Pull every line containing "Körperteilen" from the data.
________________________________________
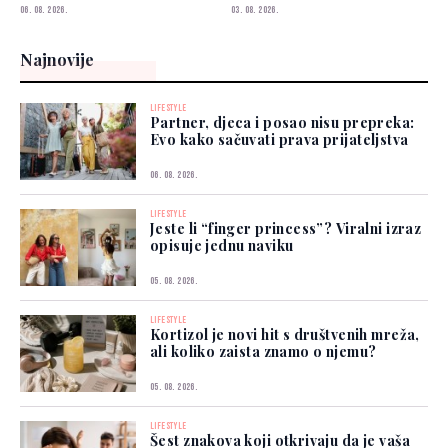
06. 08. 2026.
03. 08. 2026.
Najnovije
LIFESTYLE
Partner, djeca i posao nisu prepreka:
Evo kako sačuvati prava prijateljstva
06. 08. 2026.
LIFESTYLE
Jeste li “finger princess”? Viralni izraz
opisuje jednu naviku
05. 08. 2026.
LIFESTYLE
Kortizol je novi hit s društvenih mreža,
ali koliko zaista znamo o njemu?
05. 08. 2026.
LIFESTYLE
Šest znakova koji otkrivaju da je vaša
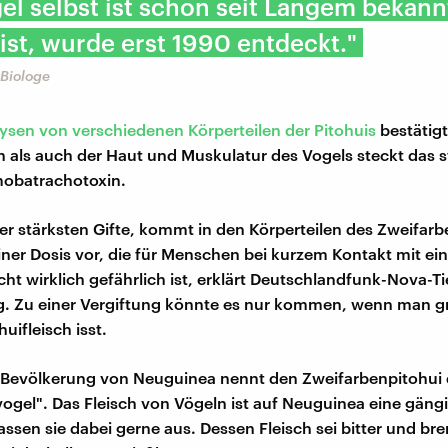
el selbst ist schon seit Langem bekann
g ist, wurde erst 1990 entdeckt."
 Biologe
ysen von verschiedenen Körperteilen der Pitohuis
bestätig
n als auch der Haut und Muskulatur des Vogels steckt das s
obatrachotoxin.
 der stärksten Gifte, kommt in den Körperteilen des Zweifar
einer Dosis vor, die für Menschen bei kurzem Kontakt mit ein
cht wirklich gefährlich ist, erklärt Deutschlandfunk-Nova-T
g. Zu einer Vergiftung könnte es nur kommen, wenn man g
uifleisch isst.
 Bevölkerung von Neuguinea nennt den Zweifarbenpitohui
vogel". Das Fleisch von Vögeln ist auf Neuguinea eine gäng
lassen sie dabei gerne aus. Dessen Fleisch sei bitter und b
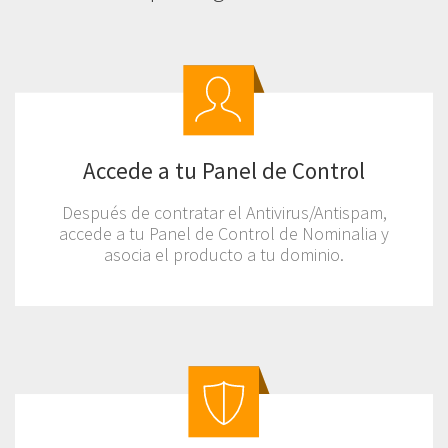
Accede a tu Panel de Control
Después de contratar el Antivirus/Antispam,
accede a tu Panel de Control de Nominalia y
asocia el producto a tu dominio.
________________________________________
EXPECTED ANSWER>
ysen von verschiedenen Körperteilen der Pitohuis
 der stärksten Gifte, kommt in den Körperteilen des Zweifar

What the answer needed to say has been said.